White Red Architects and its client are working closely with the Mumbai housing authorities and end users to ensure that existing social housing tenants on the plot will be rehoused to new flats with upgraded facilities on the site once the project is completed.

Developers in Mumbai, which is categorised as a megacity and home to around 12.4 million people,  are encouraged to use this programme in return for extra buildable area.

Those behind the project say the social housing tenants are heavily involved with the redevelopment project and were able to select the development they wanted, as well as the developer to deliver it. The chosen scheme is for two 70m high towers - one residential, one commercial.

The commercial tower will include retail space, four cinema screens, office floors and a rooftop café, and faces the Western Express Way, shielding the residential tower behind it.

Jesus Jimenez, director at White Red Architects, said: “The team at White Red Architects is excited to see our proposals for this challenging redevelopment project reach the next stage. We have been working closely with key stakeholders to create a scheme which is attractive and playful – a striking addition along one of the main transport routes through the city – and which is also practical and most importantly, enjoyed by the people who will be living and working in the buildings.”

The client, Je&Vee, added: “We are very pleased to be working with White Red Architects on one of our most ambitious projects to date. Their local knowledge and international design expertise are greatly valued and have resulted in a set of proposals which have already attracted businesses to the area, as well as winning the support of the tenants on the existing site. We look forward to seeing the project develop over the coming months and years and establishing a thriving new hub in the city of Mumbai.”

How is Mumbai’s property market performing?
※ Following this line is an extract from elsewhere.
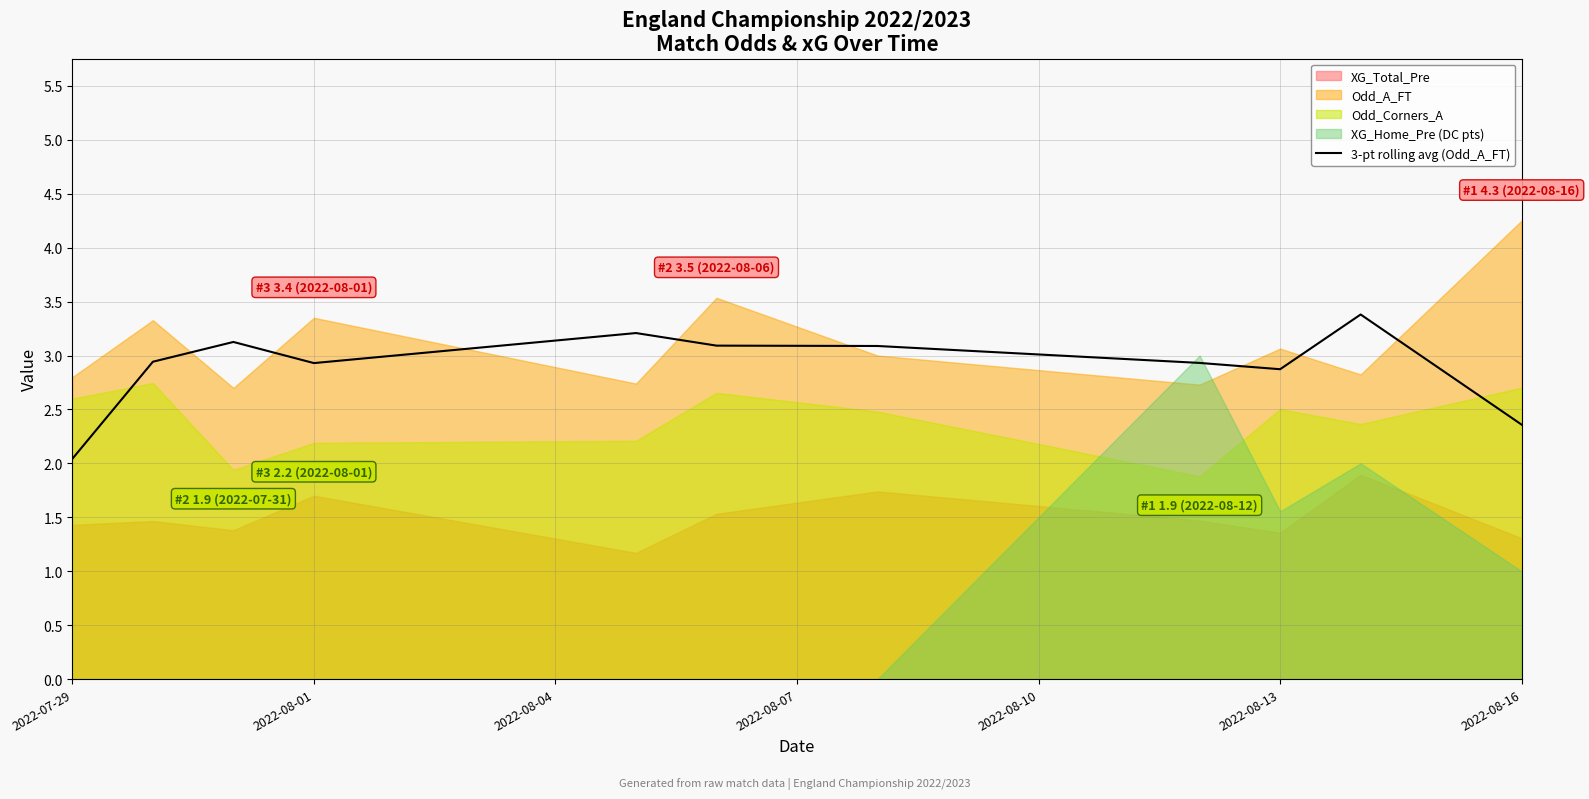

Reading left to right, transcribe all the data shown in this chart.

2.0	2.9	3.1	2.9	3.2	3.1	3.1	2.9	2.9	3.4	2.4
Mumbai is India’s most populous city, the capital city of the state of Maharashtra and a key financial and investment centre.

It’s also home to a thriving property market, if recent figures are anything to go by. According to Anarock Property Consultants, home sales in Mumbai jumped to their highest level in four years at the end of 2019 as property developers switched focus to building cheaper apartments.

Sales in Mumbai grew by 22% in 2019, despite a persistent credit crunch and economic slowdown curtailing recovery in India’s housing sales across its top seven cities.

“One of the major factors that helped Mumbai become the showstopper in 2019 was the developers’ conscious decision to bridge the demand-supply gap,” Anuj Puri, Anarock’s chairman, said. “The region saw maximum supply in the affordable category – something unusual for this market.”

Mumbai is India’s costliest property market and, in the third quarter of 2019, it was the 28th fastest-growing prime residential market in the world, according to Knight Frank.

In the past ten years, the city has seen a 12.7% growth in prime residential properties, with luxury homes now much more of a feature of the Mumbai skyline.

However, news stories from the beginning of this year paint a less promising picture, with talk of Mumbai real estate being on its deathbed thanks to slow sales and stagnant house prices.

Meanwhile, others point to Mumbai’s housing conundrum, with unsold houses and sky-high prices leaving many flats in the city empty. Anarock estimates that more than 2,16,603 houses, mainly targeted at higher income buyers and investors, in the Mumbai Metropolitan Region remained unsold in 2019 out of the total 6.48 lakhs of unsold houses across India’s top seven cities.

Looking ahead to this year, Knight Frank, in its recent Prime Global Forecast 2020 report, analysed how the world’s top prime housing markets will perform in the next year. When it came to Mumbai, the research said buyers are expected to be ‘cautious’ in 2020 after the economic slowdown in 2019 and an increase in stamp duty tax.

Knight Frank anticipates that prime real estate prices will shrink by 1% in the year ahead.